Television and advertising play on an essential aspect of human nature: the pathological need to compare oneself with others. A person can genuinely cry at the misfortune of someone else, and yet simultaneously be envious of the person who succeeds better than he does. In a laboratory experiment where people are asked about their preferences, the students at an American university respond that they would prefer to earn $50,000 when their fellow students earn $25,000, rather than earn $100,000 when the others earn $200,000. The results of this experiment are observed in real life. Happiness depends on comparisons that each person establishes with a reference group, whether friends or colleagues. In American families, an astonishing observation has been made: a wife will have a greater probability of working if her sister’s husband earns more than her own husband. In effect, she must compensate for the lack of earning power she feels vis-à-vis her own sister.

But fortunately human rivalry does not extend across all dimensions. It disappears in leisure, for example. The same American college students were asked to choose between two options: (1) you have two weeks vacation and your colleagues only one, or (2) you have four weeks vacation and the others eight; they all chose the second option, that of spending four weeks on holiday. No mimetic behaviour is being observed here. Rivalry bears only on visible traits of social success. The silent happiness of others – here about free time – does not sharpen competitiveness.

The economist Bruno Frey has proposed a very useful classification to understand the mechanisms at work when people compare themselves to others. He suggests distinguishing between ‘extrinsic goods’ and ‘intrinsic goods’. The former relate to status and wealth: these are the external signs of social success, the social heritage that is accumulated over the course of time that marks everybody’s place in society. Intrinsic goods are linked to the affection of others (relatedness), to love, to the feeling of having a purpose in life. These are experiences ‘in flux’, which change with passing time. Extrinsic goods sharpen social rivalry, while intrinsic goods augment wellbeing, but silently.

Unless you are a saint or a socialite (Schopenhauer said: without being either ‘Stoic or Machiavellian’), both kinds of goods are certainly necessary in order to be happy.

But the problem is that it is hard to understand one’s own emotions, and we systematically underestimate the benefits of intrinsic goods. Many people dream of a mansion and therefore choose to move out of the city centre to find a better ratio between quality and price in real estate. But they forget the psychological cost of commuting and often end up (without wanting to admit it) regretting their choice.

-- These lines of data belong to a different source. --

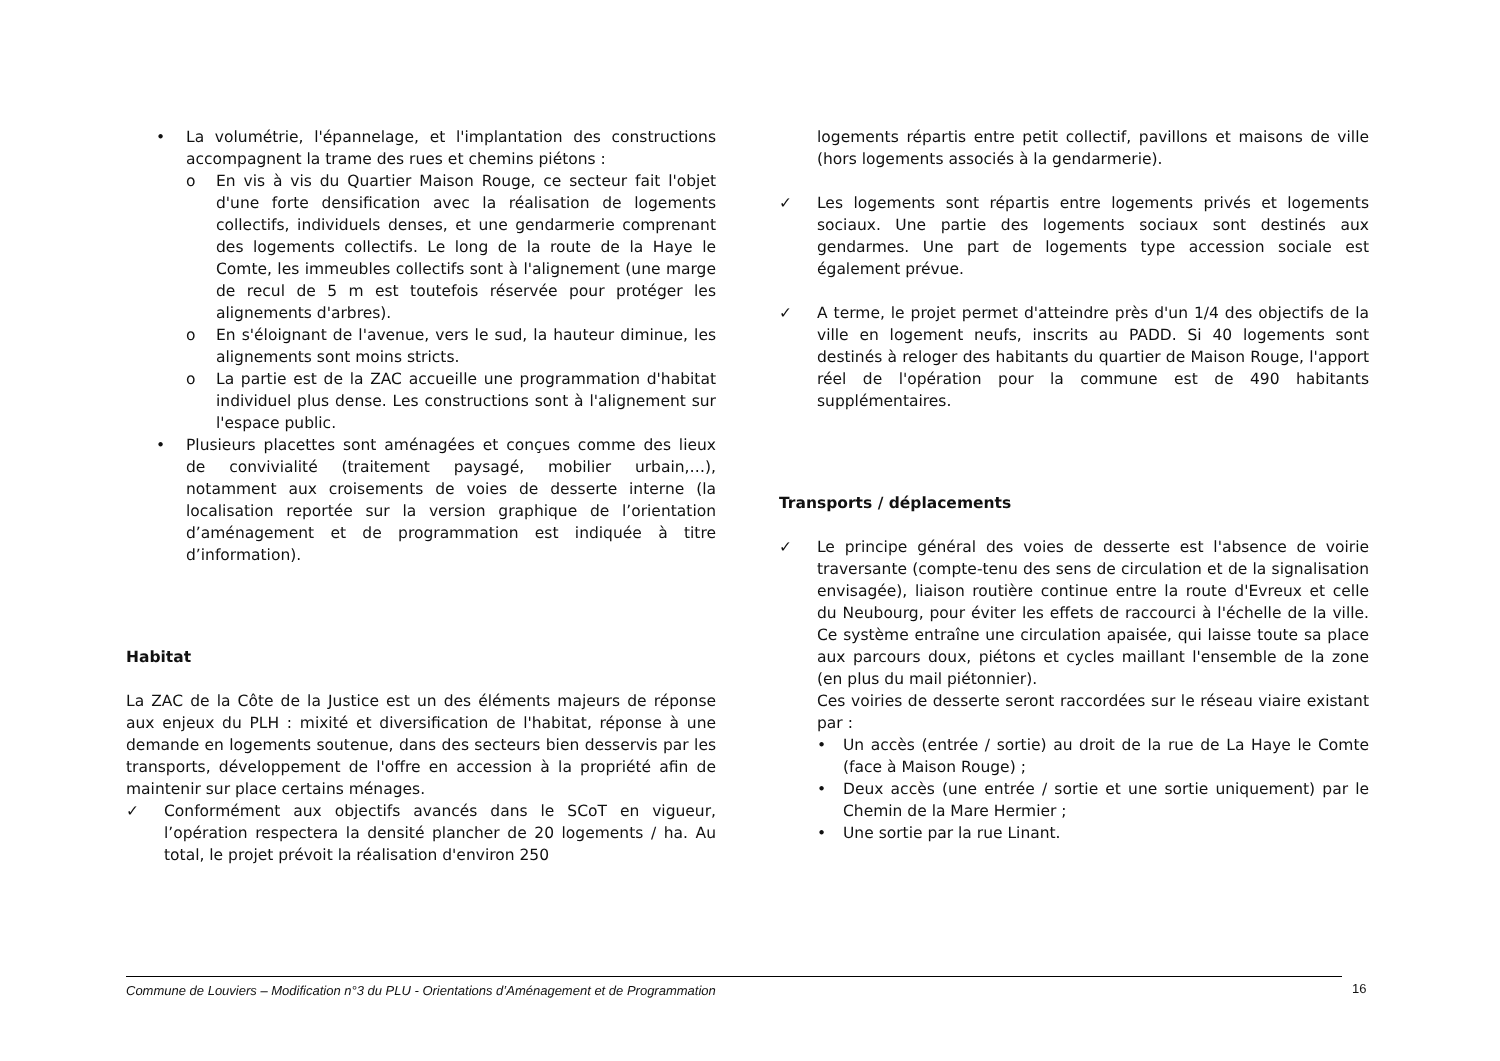• La volumétrie, l'épannelage, et l'implantation des constructions accompagnent la trame des rues et chemins piétons :
o En vis à vis du Quartier Maison Rouge, ce secteur fait l'objet d'une forte densification avec la réalisation de logements collectifs, individuels denses, et une gendarmerie comprenant des logements collectifs. Le long de la route de la Haye le Comte, les immeubles collectifs sont à l'alignement (une marge de recul de 5 m est toutefois réservée pour protéger les alignements d'arbres).
o En s'éloignant de l'avenue, vers le sud, la hauteur diminue, les alignements sont moins stricts.
o La partie est de la ZAC accueille une programmation d'habitat individuel plus dense. Les constructions sont à l'alignement sur l'espace public.
• Plusieurs placettes sont aménagées et conçues comme des lieux de convivialité (traitement paysagé, mobilier urbain,…), notamment aux croisements de voies de desserte interne (la localisation reportée sur la version graphique de l’orientation d’aménagement et de programmation est indiquée à titre d’information).
Habitat
La ZAC de la Côte de la Justice est un des éléments majeurs de réponse aux enjeux du PLH : mixité et diversification de l'habitat, réponse à une demande en logements soutenue, dans des secteurs bien desservis par les transports, développement de l'offre en accession à la propriété afin de maintenir sur place certains ménages.
✓ Conformément aux objectifs avancés dans le SCoT en vigueur, l’opération respectera la densité plancher de 20 logements / ha. Au total, le projet prévoit la réalisation d'environ 250
logements répartis entre petit collectif, pavillons et maisons de ville (hors logements associés à la gendarmerie).
✓ Les logements sont répartis entre logements privés et logements sociaux. Une partie des logements sociaux sont destinés aux gendarmes. Une part de logements type accession sociale est également prévue.
✓ A terme, le projet permet d'atteindre près d'un 1/4 des objectifs de la ville en logement neufs, inscrits au PADD. Si 40 logements sont destinés à reloger des habitants du quartier de Maison Rouge, l'apport réel de l'opération pour la commune est de 490 habitants supplémentaires.
Transports / déplacements
✓ Le principe général des voies de desserte est l'absence de voirie traversante (compte-tenu des sens de circulation et de la signalisation envisagée), liaison routière continue entre la route d'Evreux et celle du Neubourg, pour éviter les effets de raccourci à l'échelle de la ville. Ce système entraîne une circulation apaisée, qui laisse toute sa place aux parcours doux, piétons et cycles maillant l'ensemble de la zone (en plus du mail piétonnier).
Ces voiries de desserte seront raccordées sur le réseau viaire existant par :
• Un accès (entrée / sortie) au droit de la rue de La Haye le Comte (face à Maison Rouge) ;
• Deux accès (une entrée / sortie et une sortie uniquement) par le Chemin de la Mare Hermier ;
• Une sortie par la rue Linant.
Commune de Louviers – Modification n°3 du PLU - Orientations d’Aménagement et de Programmation
16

Why is it so hard to understand what is good for you? Daniel Kahneman, a psychologist by training who got the Nobel Prize in economics, has taken up this question. He shows that we tend to retain only two moments: the most intense and the last. Of vacations, I remember the farewells when going home and the most exciting day. Everything else vanishes in the halo of life that is past. This ‘peak/end’ model makes us forget intermediary moments.7 Doing so, projecting into the future, people tend also to ignore experienced duration. They project themselves into ‘peak’ experiences to the detriment of others in the ‘strong flow’. Memory has a hard time retaining the silent emotions of ordinary days. Marcel Proust’s genius in his novel In Search of Lost Time is to show the struggle in oneself to get beyond the ordinary propensity to retain only the outstanding moments. ‘Lost time’ has the double sense of past time that you think you have forgotten, and the time you think you lost in doing futile things that are nevertheless essential.